This weekend was very much a "let's rehab the garden" weekend. Yesterday we went to Lowes, and picked up supplies: planters, seeds, potting soil, seedling starting soil, a rubber mallet, some wire mesh and other fun things. I rehabbed a few older plants - repot, refertilise etc, but burned out under the blistering heat of the sun too fast. The most important thing completed was the maintenance of the arugula plant:
This is the only blighter that survived a random and horrific rainstorm that killed the rest of her sisters. So she got some more nutrition and a new pot, and I chucked in a few seeds on the offchance it's not too hot for them to grow now.
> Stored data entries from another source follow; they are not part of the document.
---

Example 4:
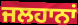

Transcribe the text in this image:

ਜਲਹਾਨਾਂ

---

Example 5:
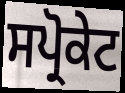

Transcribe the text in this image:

ਸਪ੍ਰੋਕੇਟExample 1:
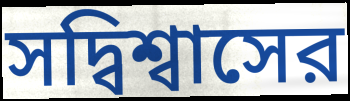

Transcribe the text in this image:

সদ্বিশ্বাসের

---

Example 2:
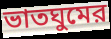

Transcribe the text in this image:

ভাতঘুমের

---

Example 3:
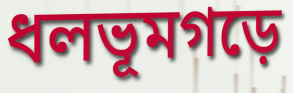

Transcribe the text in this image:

ধলভূমগড়ে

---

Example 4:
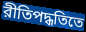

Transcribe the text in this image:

রীতিপদ্ধতিতে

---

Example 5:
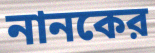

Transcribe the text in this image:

নানকেরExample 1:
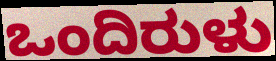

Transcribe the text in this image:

ಒಂದಿರುಳು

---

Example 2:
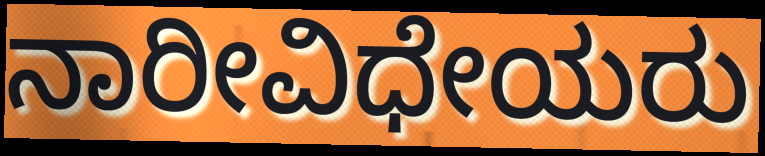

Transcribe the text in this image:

ನಾರೀವಿಧೇಯರು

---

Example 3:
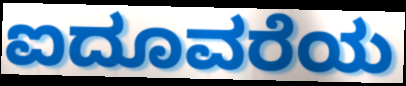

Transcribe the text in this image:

ಐದೂವರೆಯ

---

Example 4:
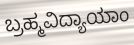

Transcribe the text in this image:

ಬ್ರಹ್ಮವಿದ್ಯಾಯಾಂ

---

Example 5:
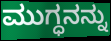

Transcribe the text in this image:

ಮುಗ್ಧನನ್ನುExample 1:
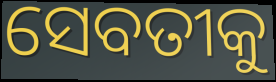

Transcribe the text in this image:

ସେବତୀକୁ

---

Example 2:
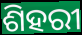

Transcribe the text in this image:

ଶିହରୀ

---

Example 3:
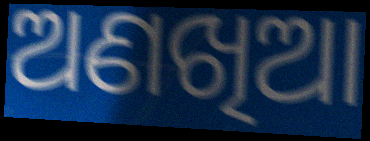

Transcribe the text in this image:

ଅଣଖିଆ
Today, I planted even more. From left to right: bucket o'wood (waiting to be turned into something else), planters with bee/hummingbird friendly flowers (waiting for better soil to occur) and cucumber seedlings.
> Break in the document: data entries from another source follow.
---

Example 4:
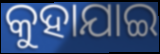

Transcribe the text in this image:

କୁହାଯାଇ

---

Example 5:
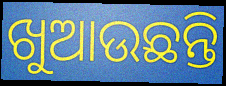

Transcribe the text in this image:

ଖୁଆଉଛନ୍ତିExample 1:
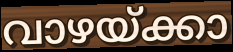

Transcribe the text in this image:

വാഴയ്ക്കാ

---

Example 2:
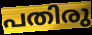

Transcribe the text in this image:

പതിരു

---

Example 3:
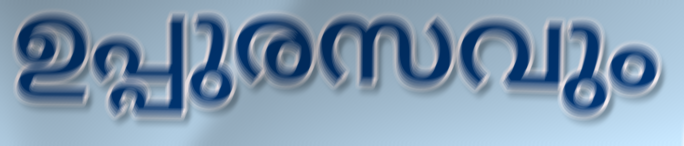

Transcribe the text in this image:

ഉപ്പുരസവും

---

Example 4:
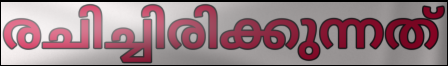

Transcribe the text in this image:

രചിച്ചിരിക്കുന്നത്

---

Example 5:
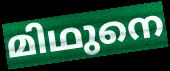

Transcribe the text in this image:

മിഥുനെ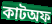
কাটঅফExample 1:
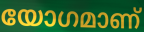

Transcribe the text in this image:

യോഗമാണ്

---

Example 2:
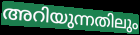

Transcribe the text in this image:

അറിയുന്നതിലും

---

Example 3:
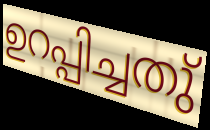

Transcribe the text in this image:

ഉറപ്പിച്ചതു്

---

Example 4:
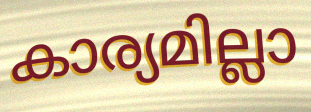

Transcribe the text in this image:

കാര്യമില്ലാ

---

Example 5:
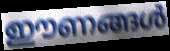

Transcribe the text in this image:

ഈണങ്ങൾ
Allegedly, cucumber seedlings cope quite well with being planted directly into the ground they're supposed to grow in. But can be tricky if they're container grown (chosen for tidiness and efficiency - in the future they'll be in raised beds). Who knows, we'll see how this turns out. It's a cheap experiment.
The hops are turning out well.
As is the zucchini plant. I've not kept count, but I think we've had well over 10 zucchinis so far - the great thing about these, are that the more you pick, the more they grow, so you don't get a huge harvest all at once. The best way to cook them so far: cut them into thin strips and stir fry them.
The mulch pile, much to our surprise, is actually breaking down the weeds into something extremely useful. For an area that is so dry, it's decomposing well. Which is great, because we needed it for this sucker:
A compost enclave! Now we're getting serious about gardening, and composting is relieving us of a lot of garbage, it's time to build a really big pile of the stuff so that we don't have to purchase store bought fertiliser or schlep the cheap stuff from the dump on a borrowed/rented truck. This was very much inspired by the ladies of Chance Ranch, who continue to lead the way in accessible sustainable living (for us, anyway).Total cost: $35 for the wire mesh, $0 for the PVC piping, which we salvaged from the gross pile of contractor waste under the mulberrry tree (now halfway depleted thanks to a lot of hard work).